Tuesday, October 30, 2012

Uploading a whole directory to a remote server with LFTP

As any user of a restricted VPS or PaaS product (like WPEngine) might know, there are sometimes restrictions that stop you from using ssh or scp.

In my most recent case I really needed to move about 30GB of tiny thumbnail files to WPEngine. I considered downloading them all to my machine with Cyberduck, then uploading them over, but that would have been way too slow. Cyberduck goes into a 'preparing...' cycle that seems to never end, and caps my CPU at 100%.

And in any case, SFTP doesn't support recursive put. What?!

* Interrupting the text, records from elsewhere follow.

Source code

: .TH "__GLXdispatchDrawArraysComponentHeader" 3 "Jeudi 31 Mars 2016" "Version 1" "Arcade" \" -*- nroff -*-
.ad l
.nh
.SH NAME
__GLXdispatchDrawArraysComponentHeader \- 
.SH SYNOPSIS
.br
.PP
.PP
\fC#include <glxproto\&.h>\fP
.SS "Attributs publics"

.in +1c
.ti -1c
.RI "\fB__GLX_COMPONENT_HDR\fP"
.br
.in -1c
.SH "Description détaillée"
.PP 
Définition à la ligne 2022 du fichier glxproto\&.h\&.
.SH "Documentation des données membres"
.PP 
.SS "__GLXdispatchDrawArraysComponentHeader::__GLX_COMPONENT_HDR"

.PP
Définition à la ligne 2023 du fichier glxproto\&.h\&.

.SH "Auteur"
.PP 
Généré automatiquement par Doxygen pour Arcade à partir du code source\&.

Thankfully, there's LFTP. LFTP is available in just about any sane package manger and works in this fashion:

lftp sftp://user@mysub.domain.com

It uses the same syntax as sftp, plus a few awesome additions.
 
In my case, I wanted to move an entire wp-content/uploads folder over. This is really easy. Simply cd into your existing uploads directory, fire up lftp, and...

lftp user@site.wpengine.com:/wp-content/uploads/2012/10> mirror -R --parallel=20
This is the money shot. mirror -R  means "mirror in reverse", that is, move all local files to remote. And the parallel directive is extremely useful when moving tons of small files. I was seeing incredible (>6MB/sec) transfer rates of these tiny files between sites. And when uploading on my small comcast connection, I was able to saturate the pipe with parallelism this high.

Simply put, there exists no GUI tool that can pull something off this elegantly and quickly. Use it.